# Reciprocity



## Moving (Mar 9, 2010)

Hi all
I am hoping someone can help me with my question about reciprocity.  I am currently an NREMT-B and Colorado Certified EMT-B.  I am looking at moving soon, but I am not exactly sure where, generally I am looking at the great lakes area/ the northern states.  I am especially looking in Michigan, Ohio, Pennsylvania, and Wisconsin, but also Minnesota,  Vermont, Maine, New York state, places in those areas.  I am having trouble finding out which states would recognize my certification and give me reciprocity.. most jobs require you to have their states certification, but for certification in many states, you are required to live there or have a job offer.  I know Ohio would require me to take an advanced airway class (about 12 hours) before certifying me, but I am not sure about the others. I am especially trying to find out which would require me to take additional classes or exams.  
Thanks!


----------



## EMSLaw (Mar 9, 2010)

If you have your NREMT or state cert, Pennsylvania doesn't require you to retest.  Their information is here.

New York won't grant you reciprocity on just an NREMT cert, but will if you have a state certification.  Their rules are byzantine, as New York is wont to be, so, take a look here. You have to live, be going to school, or have a job offer in New York.


----------



## rescue99 (Mar 9, 2010)

Moving said:


> Hi all
> I am hoping someone can help me with my question about reciprocity.  I am currently an NREMT-B and Colorado Certified EMT-B.  I am looking at moving soon, but I am not exactly sure where, generally I am looking at the great lakes area/ the northern states.  I am especially looking in Michigan, Ohio, Pennsylvania, and Wisconsin, but also Minnesota,  Vermont, Maine, New York state, places in those areas.  I am having trouble finding out which states would recognize my certification and give me reciprocity.. most jobs require you to have their states certification, but for certification in many states, you are required to live there or have a job offer.  I know Ohio would require me to take an advanced airway class (about 12 hours) before certifying me, but I am not sure about the others.
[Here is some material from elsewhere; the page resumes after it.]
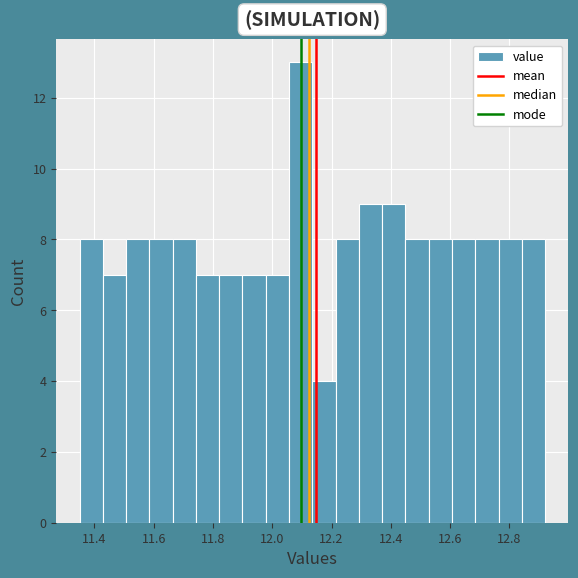

Read against the x-axis, roughly where is the centre of the tallest bar?

12.10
I am especially trying to find out which would require me to take additional classes or exams.
> Thanks!



http://www.michigan.gov/mdch/0,1607,7-132-2946_5093_28508-47476--,00.html

Here's a place to start for Michigan.


----------



## Sodapop (Mar 10, 2010)

This may have some answers or at least contact information for each state you are considering.

http://www.emtlife.com/showthread.php?t=5176


----------